Referendum. What For?

Luis Rubio

The objective of Mexican President Andrés Manuel López Obrador with his referendum proposal is to eliminate the existing mechanisms of representation –the legislature- from the process of decision making.  In his vision, the “people” should ratify his decisions, which were previously taken, because in that way he would maintain, and elevate, his control over political life and the citizenry. “Revocation of mandate,” part of the same scheme, secures the vision: the objective is control, not citizen participation. The legislators, beginning with those of the president’s Morena party, should understand their role in this matter is that of representing the electorate and acting as a counterweight.

The issue is very simple: Who can believe that the citizens are going to vote in favor of raising their own taxes or against jailing the rapist of a girl in Ciudad Juárez? Both are decisions that correspond to the authority –legislative and judicial, respectively- when the circumstances demand it.  Submitting that type of decision to the “people” is nothing more than a cunning maneuver to avoid responsibility or, more frequently, to impose the preferences of the one who submits the decision to poll, knowing full well that the population is really evaluating the president because it does not have the capacity to nor the interest in analyzing the alternatives and implications of their decision.

The referendum is an instrument that is utilized with regularity in some nations and their experience is illustrative. In Switzerland, a nation with a feeble central government, every year an infinity of decisions is submitted to the popular vote. The citizens read the materials and engage in serious discussions. The issues are announced months beforehand and the postures in favor and against are made public and their proponents not only respect their contraries, but also assume these as advocates, not enemies.

The case of the state of California in the U.S. is very distinct. There, the referendum acquired popularity when a group of citizens proposed the establishment of property tax limits, which opened Pandora’s Box. A measure as popular as that was immediately accepted by the voters, which produced two consequences: on the one hand, it drastically reduced tax collecting, affecting the providing of municipal services; on the other hand, it initiated an avalanche of incidences of polling that, typically, are decided not by the substance of the issue but rather by the charisma of the proponent or by the interest of the media.

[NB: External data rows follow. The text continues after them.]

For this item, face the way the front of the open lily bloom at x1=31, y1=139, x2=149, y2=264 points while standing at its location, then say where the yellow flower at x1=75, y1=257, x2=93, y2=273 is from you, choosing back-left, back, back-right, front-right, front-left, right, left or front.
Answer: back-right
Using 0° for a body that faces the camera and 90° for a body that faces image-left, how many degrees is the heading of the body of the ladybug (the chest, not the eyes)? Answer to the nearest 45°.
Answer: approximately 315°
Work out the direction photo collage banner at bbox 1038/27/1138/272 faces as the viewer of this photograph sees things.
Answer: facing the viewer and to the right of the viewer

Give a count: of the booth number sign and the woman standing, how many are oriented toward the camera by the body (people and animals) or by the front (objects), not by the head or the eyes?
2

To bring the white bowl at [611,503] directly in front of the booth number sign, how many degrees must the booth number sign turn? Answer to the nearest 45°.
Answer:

I have no objection at all to lowering taxes or to laws and decisions being revised; what seems dangerous to me is the procedure inherent in the referendum because it is a deception.  In the state of California, as well as in Mexico, the citizens lack the willingness of the Swiss to evaluate each decision at length and discuss it with knowledge of the facts. The experience of the European nation must be understood within its context: the national government is extraordinarily weak, presidential terms last two years and citizen participation is not only committed, but also transcendental. There the referendum is not utilized as a (biased) means to decide on the continued construction of an airport without contextual information that, in addition, is a construction already underway.

The experiences of Switzerland and California illustrate the kid-glove nature –and the danger- of implanting a decision-making mechanism such as the referendum. The British themselves have not yet emerged from their astonishment at the manner in which their leave-taking from Europe was decided. That referendum ended up a Russian roulette. More to the point, while there are always opposing opinions, what we Mexicans have been able to observe since the first of July is that the polling mechanism is understood as an instrument of manipulation and legitimization and not as a means of the development of the citizenry, the improvement of democracy or the promotion of higher living standards. Under these conditions, the referendum is in the last analysis a mechanism of control and not of participation. Worse, plebiscites are divisive and what Mexico needs is a coming together.

The idea of the plebiscite or referendum is good and healthy: it derives from the supposition that the citizens, as the beneficiaries of or the payee in the result of public decisions, should have greater participation in the decision-making process regarding things that could come to affect them.  The experience is very distinct: these mechanisms wind up in the hands of politicians and the media that possess an enormous capacity to manipulate public opinion in order to legitimatize previously made decisions. With that rationale, a referendum in Mexico would lead to the perpetuation of a president in the government, which is, at the end of the day, the idea of revoking the mandate: that it never be revoked.

Mexican democracy is young and precarious in the extreme, in addition to that, as a county, Mexicans have not broken with the old political system based on control and manipulation. On adopting the referendum as the official mechanism, would do nothing other than consolidate, through the rear door, the post-revolutionary authoritarian regime. The legislators must recognize that they themselves would be the first to lose in such legislation, in that they would disappear as a relevant power. It is not good for anyone for the power to be in the hands of a sole individual.